[EXTRACTED DATA — start]
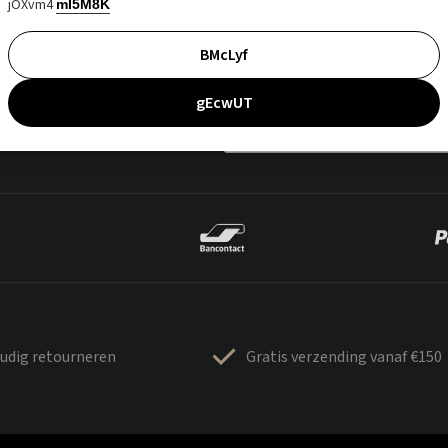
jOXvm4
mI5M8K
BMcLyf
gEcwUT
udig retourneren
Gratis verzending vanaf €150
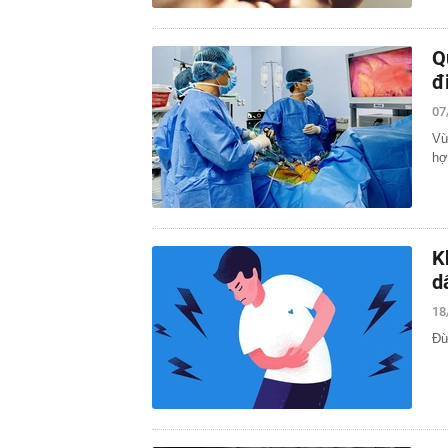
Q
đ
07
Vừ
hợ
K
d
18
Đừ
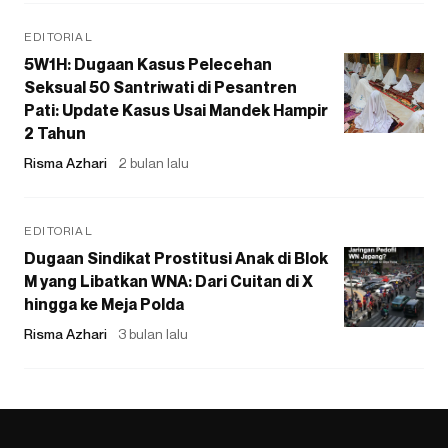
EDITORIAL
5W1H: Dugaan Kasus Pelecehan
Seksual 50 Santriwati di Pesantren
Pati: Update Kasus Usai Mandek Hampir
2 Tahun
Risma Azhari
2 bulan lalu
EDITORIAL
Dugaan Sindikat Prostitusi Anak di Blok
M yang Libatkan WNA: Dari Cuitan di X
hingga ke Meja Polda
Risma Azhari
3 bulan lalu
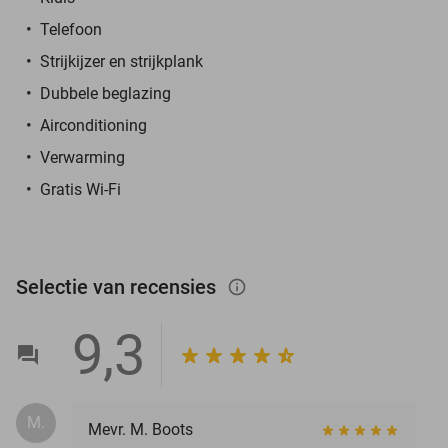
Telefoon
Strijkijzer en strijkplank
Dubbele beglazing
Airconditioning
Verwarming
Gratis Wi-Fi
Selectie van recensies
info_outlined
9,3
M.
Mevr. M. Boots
[EXTRACTED DATA — finish]
_WORK INSTRUCTION:_ Please give back all the records above word for word, with no pictures included.

_WRITTEN ANSWER:_
jOXvm4
mI5M8K
BMcLyf
gEcwUT
udig retourneren
Gratis verzending vanaf €150
Q
đ
07
Vừ
hợ
K
d
18
Đừ
EDITORIAL
5W1H: Dugaan Kasus Pelecehan
Seksual 50 Santriwati di Pesantren
Pati: Update Kasus Usai Mandek Hampir
2 Tahun
Risma Azhari
2 bulan lalu
EDITORIAL
Dugaan Sindikat Prostitusi Anak di Blok
M yang Libatkan WNA: Dari Cuitan di X
hingga ke Meja Polda
Risma Azhari
3 bulan lalu
Telefoon
Strijkijzer en strijkplank
Dubbele beglazing
Airconditioning
Verwarming
Gratis Wi-Fi
Selectie van recensies
info_outlined
9,3
M.
Mevr. M. Boots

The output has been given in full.